Abit of geopolitical tension a couple of thousand miles away might seem far removed from our day-to-day business but the truth in the case of Ukraine is that we might start to feel the impact in a matter of days.
The stand-off between it and Russia is still in the early stages but has become serious enough to worry global commodity markets, and with good reason.
Firstly gas, a product which Russia not only supplies in great quantities directly to Ukraine but also one which passes through Ukraine's pipelines on its way to many European countries.
Russia has already hiked the price it is charging Ukraine and has the ability to "turn off the spigot" – as it did back in 2006 and again in 2009 in a couple of price-related spats – if it really wants to.
Nowadays only about 15% of Europe's gas needs come through Ukraine so the effects won't be as dramatic but the mere mention of tension between it and its most influential neighbour has been enough to send prices north.
That will eventually trickle down to the price of our energy – whether we use gas or other types of fuel – and eat into our disposable income.

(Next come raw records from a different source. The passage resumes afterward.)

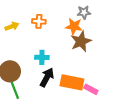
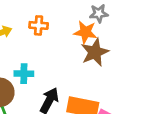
cyan cross: (42, 57) -> (24, 74), moved

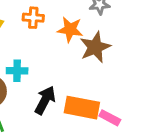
orange star: (85, 32) -> (70, 29), moved

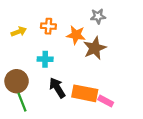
cyan cross: (17, 71) -> (45, 59), moved
black arrow: (45, 100) -> (57, 88), turned -60

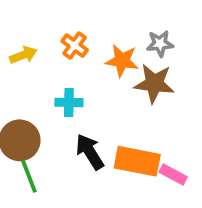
gray star: (98, 16) -> (160, 44), moved
orange cross: (48, 26) -> (75, 46), turned 32
brown star: (95, 48) -> (154, 83), turned 30

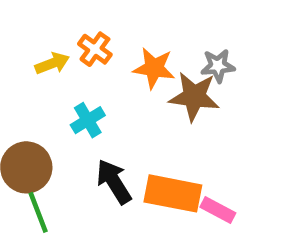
gray star: (160, 44) -> (218, 66), moved
yellow arrow: (23, 55) -> (52, 63), moved
cyan cross: (69, 102) -> (88, 120), turned -32

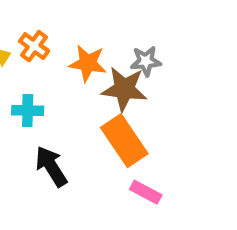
cyan cross: (88, 120) -> (28, 110), turned 32
orange rectangle: (173, 193) -> (124, 141), moved, turned 45

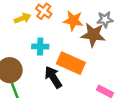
orange rectangle: (124, 141) -> (71, 63), moved, turned -32

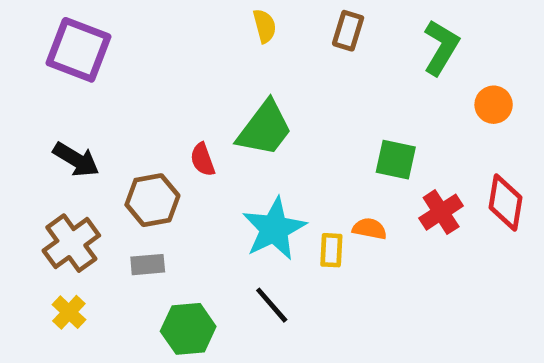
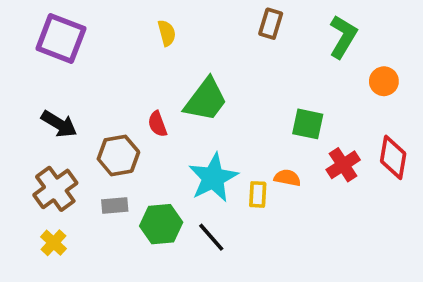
yellow semicircle: (265, 26) -> (167, 33), moved
green hexagon: (188, 329) -> (161, 224), moved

And so will the price of bread.
Wheat futures on world markets have soared over the last few days as tensions between the two regions have ramped up.
That's because the Black Sea region accounts for a huge proportion of the world's grain supply, with Ukraine alone growing 20m tonnes of wheat each year.
That has already impacted prices in Northern Ireland and will add to the price you have to pay for bread and other products made out of flour and also further add to the burden of livestock farmers here who'll have to pay up for animal feed.
These are only two factors which mean the stand-off between the two regions isn't as far removed from us as it seems, and doesn't even take into account the sharp sell-off in world stock markets over the last two days.
So keep your eyes glued because in this increasingly globalised world, we're all impacted by geopolitical stand-offs of this size.